Inner-city Melbourne apartment rents have fallen by nearly 25% over the last 2 years.
And since the pandemic started inner-city Sydney apartment rents fell 7.7%.
Of course, this was related to the impact of the border closures on these rental markets.
So will international borders reopening revive inner-city rents?
That was the theme of a recent article by REA economist Angus Moore on Proptrack.
Moore explains that temporary migration to Australia basically stopped in early 2020
The cessation of temporary migration had a particularly big effect on two sectors: tourism and education.
For the higher education sector, this was a big change.

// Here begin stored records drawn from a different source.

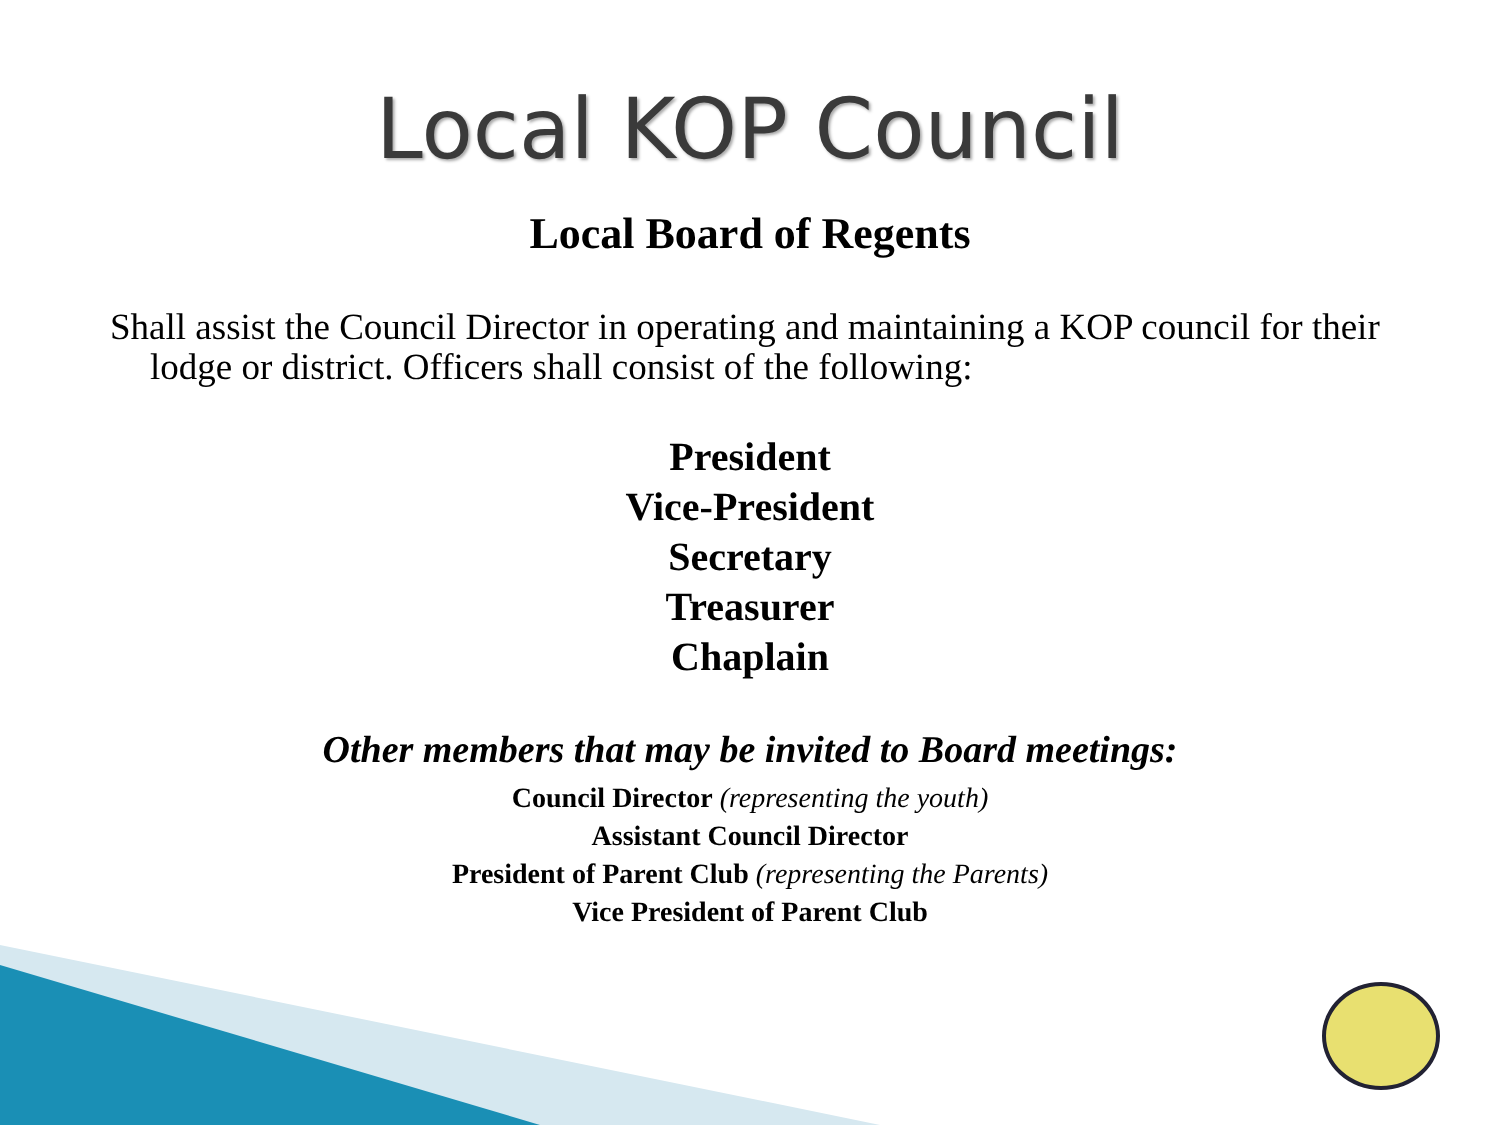Local KOP Council
Local Board of Regents
Shall assist the Council Director in operating and maintaining a KOP council for their lodge or district. Officers shall consist of the following:
President
Vice-President
Secretary
Treasurer
Chaplain
Other members that may be invited to Board meetings:
Council Director (representing the youth)
Assistant Council Director
President of Parent Club (representing the Parents)
Vice President of Parent Club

Overseas students accounted for a little more than one-quarter of total higher education students, Department of Education, Skills and Employment data shows.
This amounted to more than 400,000 overseas student enrolments and more than 800,000 gross arrivals into Australia in 2019.
That all changed in early 2020.
Recent migrants disproportionately live in inner-city areas
Of course, border closures also affected Australia’s rental markets.
Many of Australia’s major universities are close to the city centre, and so many overseas students opt to live in central suburbs close to campus explains Moore.
Here's how this has affected our rental markets
Moore explains that a key feature of the pandemic has been a change in where renters want to live, and what they’re willing to pay.
This reassessment means we’ve seen inner-city rents fall in some areas, while rents in outer suburbs and regional areas have grown quickly.
For inner-city areas, the loss of temporary migrants – and students in particular – is part of the story.
With far fewer students, there has been reduced demand to rent in inner-city areas.
So what's ahead?
Unsurprisingly, the near-complete closure of our borders has had a dramatic effect on Australia’s overseas arrivals, on the Australian economy, and on certain sectors of our property markets.
But now that our borders are reopening demand for inner-city apartments should pick up as international students are returning to Australia after almost two years of closed borders.
But while some commentators are suggesting now may be a good time to consider buying an inner-city apartment counter-cyclically, I disagree.
Most inner-city apartments make poor investments and buying them cheaply doesn't make them a better investment.
A secondary property will always be a secondary property and CBD apartments tend to have no scarcity, minimal land to asset ratio, no opportunity to add value, no owner-occupier appeal, and a limited demographic who want to rent them.
On the other hand, well-located, medium density, family-friendly apartments in our inner and middle-ring suburbs can make great investments.